*Data for analysis*
-------------------------
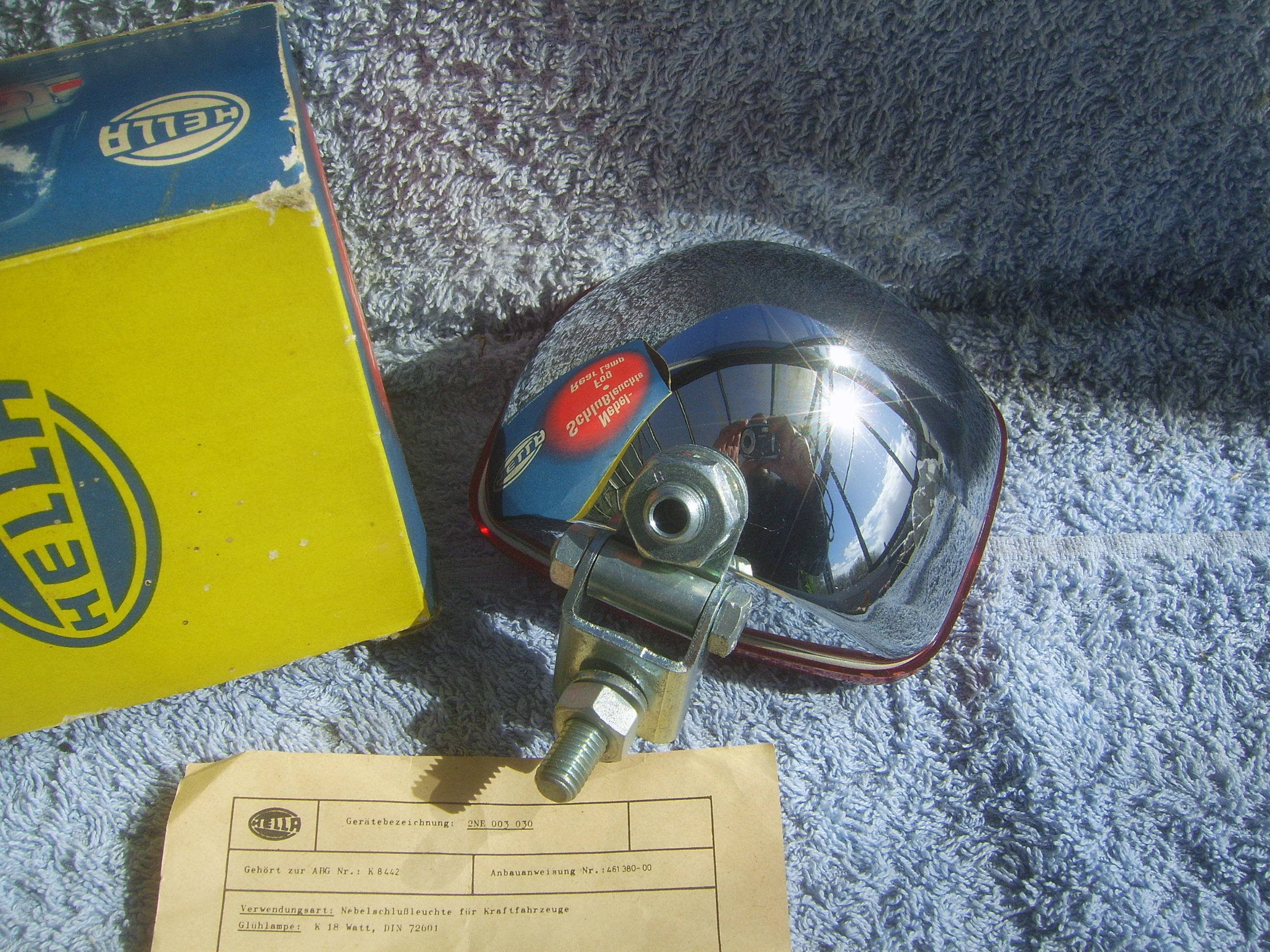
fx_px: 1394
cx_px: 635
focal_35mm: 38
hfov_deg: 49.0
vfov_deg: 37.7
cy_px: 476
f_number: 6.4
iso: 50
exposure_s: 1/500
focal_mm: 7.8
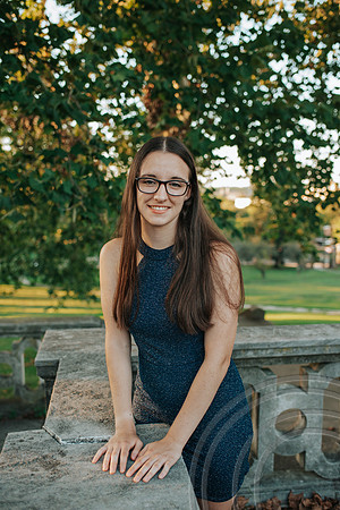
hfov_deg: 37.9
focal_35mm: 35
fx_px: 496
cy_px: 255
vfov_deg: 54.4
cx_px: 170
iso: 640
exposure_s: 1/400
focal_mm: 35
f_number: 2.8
-------------------------
Please leave out the pictures while you copy exactly the lines from the one containing "f_number: 6.4" through the end of the records.

*Answer*
f_number: 6.4
iso: 50
exposure_s: 1/500
focal_mm: 7.8
hfov_deg: 37.9
focal_35mm: 35
fx_px: 496
cy_px: 255
vfov_deg: 54.4
cx_px: 170
iso: 640
exposure_s: 1/400
focal_mm: 35
f_number: 2.8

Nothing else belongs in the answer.